Minnesota Supreme Court Holds 50 Year Order of Protection Does Not Violate The First Amendment and Other Constitutional Guarantees
The Minnesota Supreme Court held that the district court could extend an order of protection in favor of a victim of domestic abuse for up to 50 years, rejecting the argument that such a lengthy order of protection violated the First Amendment and other constitutional guarantees. The case, Rew v. Bergstrom, A10-2145 (Minn. April 30, 2014), centered around Bergstrom, an ex-husband, who allegedly committed domestic violence against his then-pregnant wife.
Minnesota Statutes Section 518B.01, subdivision 6a(a) provides that an existing order of protection can be extended or a new one issued upon a showing that:
- The individual has violated a prior or existing order of protection;
- The petitioner is reasonably in fear of physical harm from the individual;
- The individual has engaged in stalking under Minnesota criminal law; or
- The individual was recently incarcerated or is incarcerated and will shortly be released.
The statute also provides that an order of protection can be extended for as long as 50 years, per the provisions of Minnesota Statutes Section 518B.01, subdivision 6a(b), if the court finds that the individual has either (1) violated a prior or existing order of protection two or more times or (2) been the subject of two or more orders for protection.
Ex-Husband the Center of Case
In this case, the district court granted the 50-year extension solely based on evidence that the ex-husband had been recently released from prison and had violated prior orders for protection after holding a hearing that both parties attended with counsel representing them. The order of protection barred the ex-husband from coming within 120 yards of the ex-wife’s residence but also added two new locations: her workplace and her church. It also continued the suspension of his parenting time until he succeeds on a motion to restore his parenting time after completing at least three months of therapy and after the children complete six months of therapy. The order also bars him from entering, calling or coming within 120 yards of the children’s school and childcare locations, and sets up a new buffer zone in public places, requiring him to stay at least 50 yards from the ex-wife and children.
The Minnesota Supreme Court held that the statute does not require a finding of domestic abuse before extending an order for protection. The Court also held that the order of protection was not an unconstitutional prior restraint of his speech and therefore was not barred by First Amendment of the United States Constitution, and the free speech protections of the Minnesota state constitution did not bar the extension of an order of protection. The court held that the order of protection does not prohibit an individual from expressing his or her ideas; it merely requires the individual to express them to others than those protected by the order of protection. Thus, the order of protection merely restrained the ex-husband from expressing his views to his ex-wife and children, not anyone else. Further, the order for protection was based on his prior unlawful conduct, not on the content of the message.

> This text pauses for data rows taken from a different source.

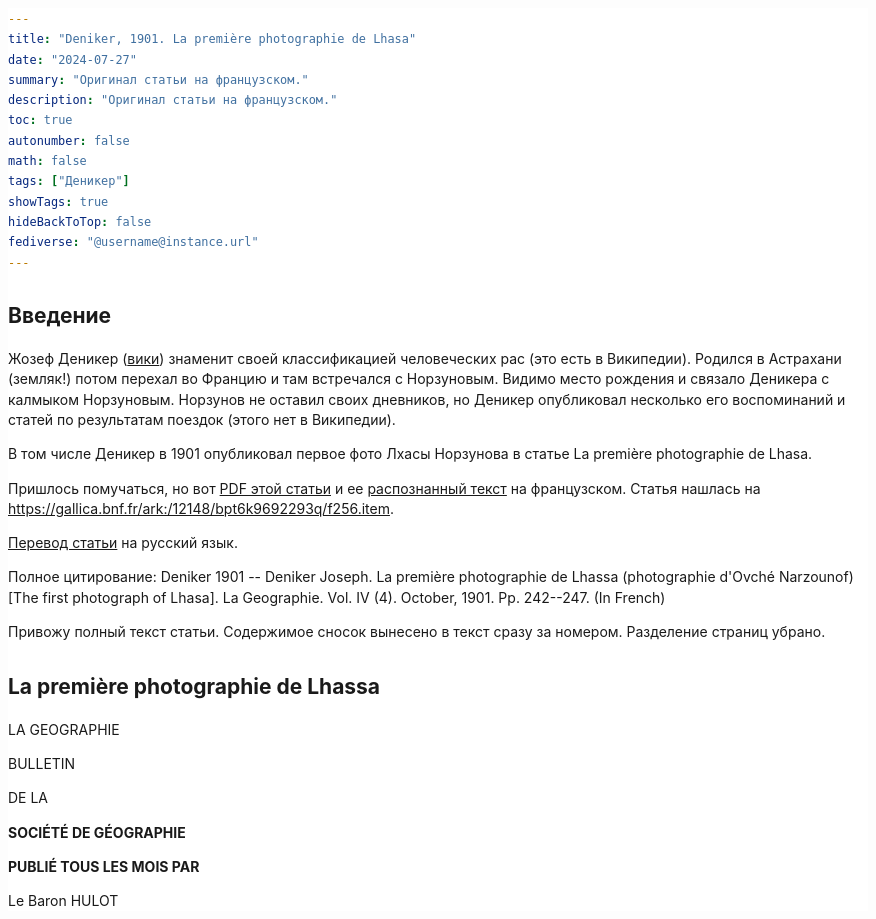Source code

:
 ```yaml
---
title: "Deniker, 1901. La première photographie de Lhasa"
date: "2024-07-27"
summary: "Оригинал статьи на французском."
description: "Оригинал статьи на французском."
toc: true
autonumber: false
math: false
tags: ["Деникер"]
showTags: true
hideBackToTop: false
fediverse: "@username@instance.url"
---
```


## Введение

Жозеф Деникер ([вики](https://en.wikipedia.org/wiki/Joseph_Deniker)) знаменит своей классификацией человеческих рас (это есть в Википедии). Родился в Астрахани (земляк!) потом перехал во Францию и там встречался с Норзуновым. Видимо место рождения и связало Деникера с калмыком Норзуновым. Норзунов не оставил своих дневников, но Деникер опубликовал несколько его воспоминаний и статей по результатам поездок (этого нет в Википедии).

В том числе Деникер в 1901 опубликовал первое фото Лхасы Норзунова в статье La première photographie de Lhasa.

Пришлось помучаться, но вот [PDF этой статьи](https://drive.google.com/file/d/10ubw-GuYCxAWeNx3pnR-TvVehoQJt7QD/view?usp=sharing) и ее [распознанный текст](https://docs.google.com/document/d/1IMiZU9fKdecGrATlY07kU_GlwDnK-cwz/edit?usp=sharing&ouid=112245657670169384946&rtpof=true&sd=true) на французском. Статья нашлась на <https://gallica.bnf.fr/ark:/12148/bpt6k9692293q/f256.item>.

[Перевод статьи](/notes/deniker-first-photo/) на русский язык.

Полное цитирование: Deniker 1901 -- Deniker Joseph. La première photographie de Lhassa (photographie d'Ovché Narzounof) \[The first photograph of Lhasa\]. La Geographie. Vol. IV (4). October, 1901. Pp. 242--247. (In French)

Привожу полный текст статьи. Содержимое сносок вынесено в текст сразу за номером. Разделение страниц убрано.

## **La première photographie de Lhassa**

LA GEOGRAPHIE

BULLETIN

DE LA

**SOCIÉTÉ DE GÉOGRAPHIE**

**PUBLIÉ TOUS LES MOIS PAR**

Le Baron HULOT
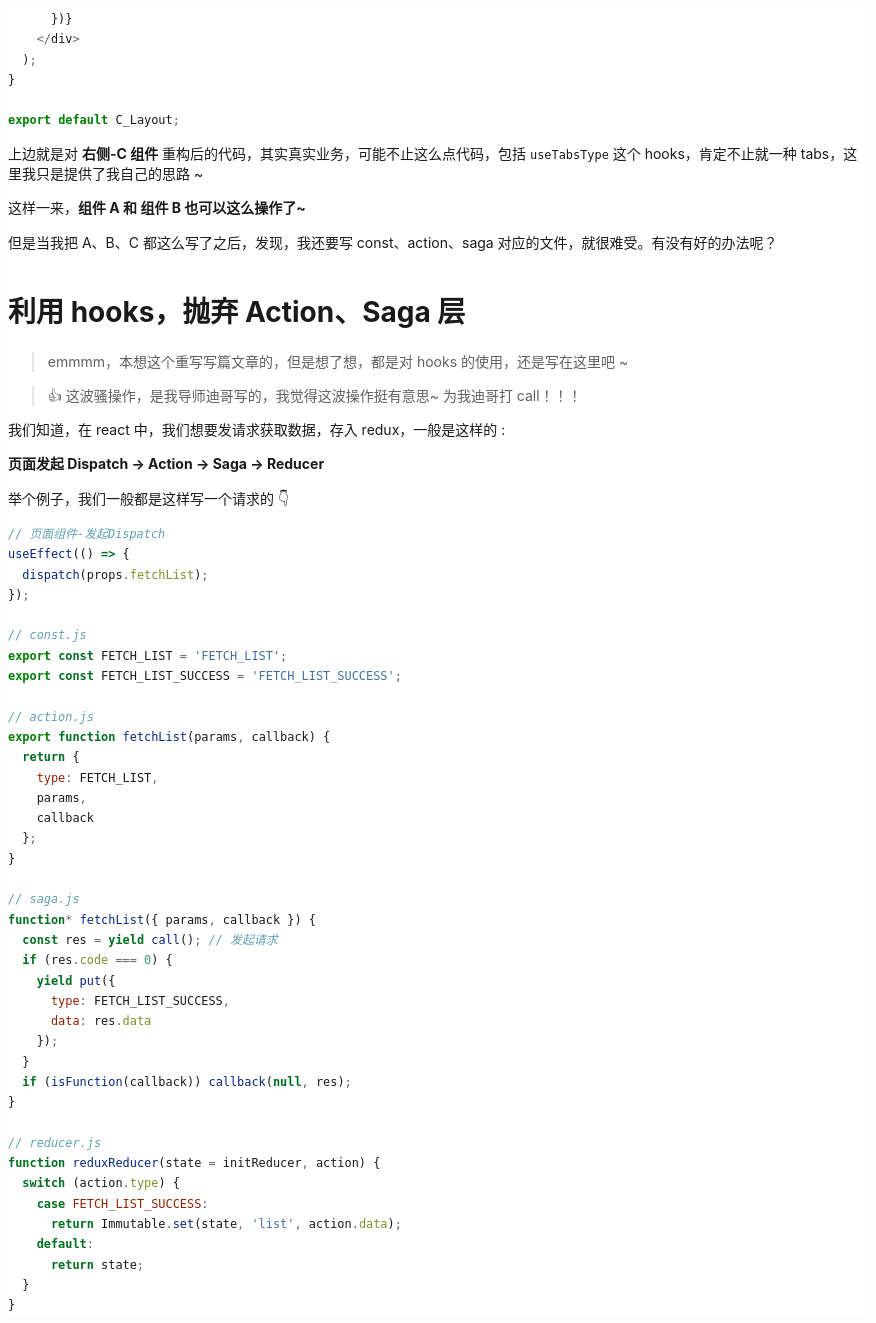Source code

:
 ```js
      })}
    </div>
  );
}

export default C_Layout;
```

上边就是对 **右侧-C 组件** 重构后的代码，其实真实业务，可能不止这么点代码，包括 `useTabsType` 这个 hooks，肯定不止就一种 tabs，这里我只是提供了我自己的思路 ~

这样一来，**组件 A 和 组件 B 也可以这么操作了~**

但是当我把 A、B、C 都这么写了之后，发现，我还要写 const、action、saga 对应的文件，就很难受。有没有好的办法呢？

# 利用 hooks，抛弃 Action、Saga 层

> emmmm，本想这个重写写篇文章的，但是想了想，都是对 hooks 的使用，还是写在这里吧 ~

> 👍 这波骚操作，是我导师迪哥写的，我觉得这波操作挺有意思~ 为我迪哥打 call！！！

我们知道，在 react 中，我们想要发请求获取数据，存入 redux，一般是这样的 :

**页面发起 Dispatch -> Action -> Saga -> Reducer**

举个例子，我们一般都是这样写一个请求的 👇

```js
// 页面组件-发起Dispatch
useEffect(() => {
  dispatch(props.fetchList);
});

// const.js
export const FETCH_LIST = 'FETCH_LIST';
export const FETCH_LIST_SUCCESS = 'FETCH_LIST_SUCCESS';

// action.js
export function fetchList(params, callback) {
  return {
    type: FETCH_LIST,
    params,
    callback
  };
}

// saga.js
function* fetchList({ params, callback }) {
  const res = yield call(); // 发起请求
  if (res.code === 0) {
    yield put({
      type: FETCH_LIST_SUCCESS,
      data: res.data
    });
  }
  if (isFunction(callback)) callback(null, res);
}

// reducer.js
function reduxReducer(state = initReducer, action) {
  switch (action.type) {
    case FETCH_LIST_SUCCESS:
      return Immutable.set(state, 'list', action.data);
    default:
      return state;
  }
}
```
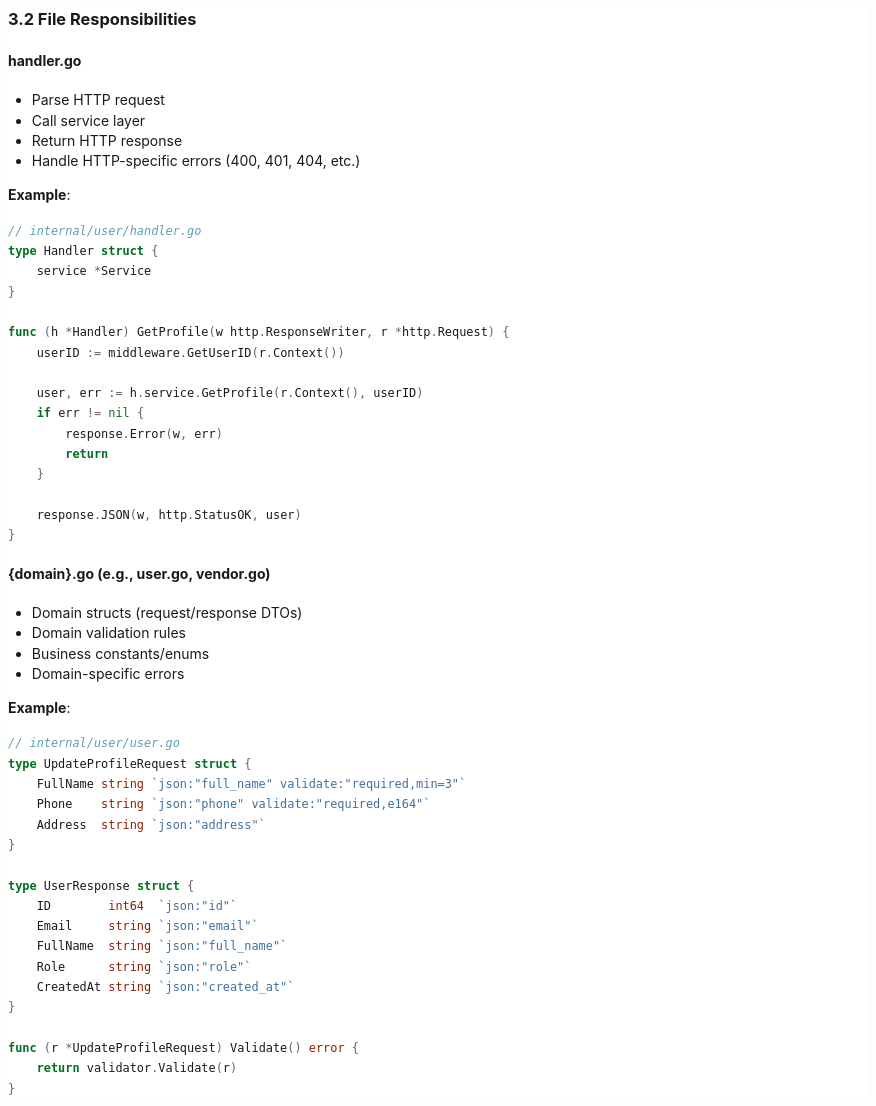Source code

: ### 3.2 File Responsibilities

#### **handler.go**
- Parse HTTP request
- Call service layer
- Return HTTP response
- Handle HTTP-specific errors (400, 401, 404, etc.)

**Example**:
```go
// internal/user/handler.go
type Handler struct {
    service *Service
}

func (h *Handler) GetProfile(w http.ResponseWriter, r *http.Request) {
    userID := middleware.GetUserID(r.Context())

    user, err := h.service.GetProfile(r.Context(), userID)
    if err != nil {
        response.Error(w, err)
        return
    }

    response.JSON(w, http.StatusOK, user)
}
```

#### **{domain}.go** (e.g., user.go, vendor.go)
- Domain structs (request/response DTOs)
- Domain validation rules
- Business constants/enums
- Domain-specific errors

**Example**:
```go
// internal/user/user.go
type UpdateProfileRequest struct {
    FullName string `json:"full_name" validate:"required,min=3"`
    Phone    string `json:"phone" validate:"required,e164"`
    Address  string `json:"address"`
}

type UserResponse struct {
    ID        int64  `json:"id"`
    Email     string `json:"email"`
    FullName  string `json:"full_name"`
    Role      string `json:"role"`
    CreatedAt string `json:"created_at"`
}

func (r *UpdateProfileRequest) Validate() error {
    return validator.Validate(r)
}
```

The Minnesota Supreme Court held that the prevention of domestic violence and protecting domestic-abuse victims and the members of their households and family are “significant government interests,” and that an order of protection services those significant interests by protecting domestic-abuse victims and members of their household and family from a perpetrator of domestic violence, who may present dangers to them. It also found that a lengthy order of protection, even up to 50 years, provides victims of domestic violence with a long-term remedy that avoids the need for them to appear in court repeatedly and see their abusers. The court noted that the statute only subjected “the most persistent abusers” to the 50-year order of protection.
Order of Protection Did Not Burden Speech
The court found that there was sufficient evidence that the 50-year order for protection did not burden more speech than necessary to serve the state interest in protecting domestic violence victims; that evidence included violating prior orders for protection, pushing his ex-wife down the stairs when she was eight-months pregnant, and threatening not to return the children after visitation, among other things. The court found that his agreement to the issuance of an order of protection in 2008 established an admission that he committed domestic abuse against her.
Because the order repeatedly referred to minor children, the court interpreted the order to apply only until each child turns 18 and is no longer a minor. Because the court found was no evidence he committed domestic abuse against the minor children apart from pushing the pregnant mother down the stairs, the court reversed the lower court decision and remanded the case to the district court for findings as to whether the provisions regarding Bergstrom’s speech to his children serve a significant state interest. Chief Justice Gildea dissented from this part of the opinion; he would have held that the order of protection restricting contact with the children until they turned 18 was valid, noting evidence of threats to the children as well as violating orders for protection involving them. He noted that the threat not to return the children was a threat to kidnap them.
The Minnesota Supreme Court also held that the 50-year order of protection did not violate procedural due process and double jeopardy, and the order was not an ex post facto law.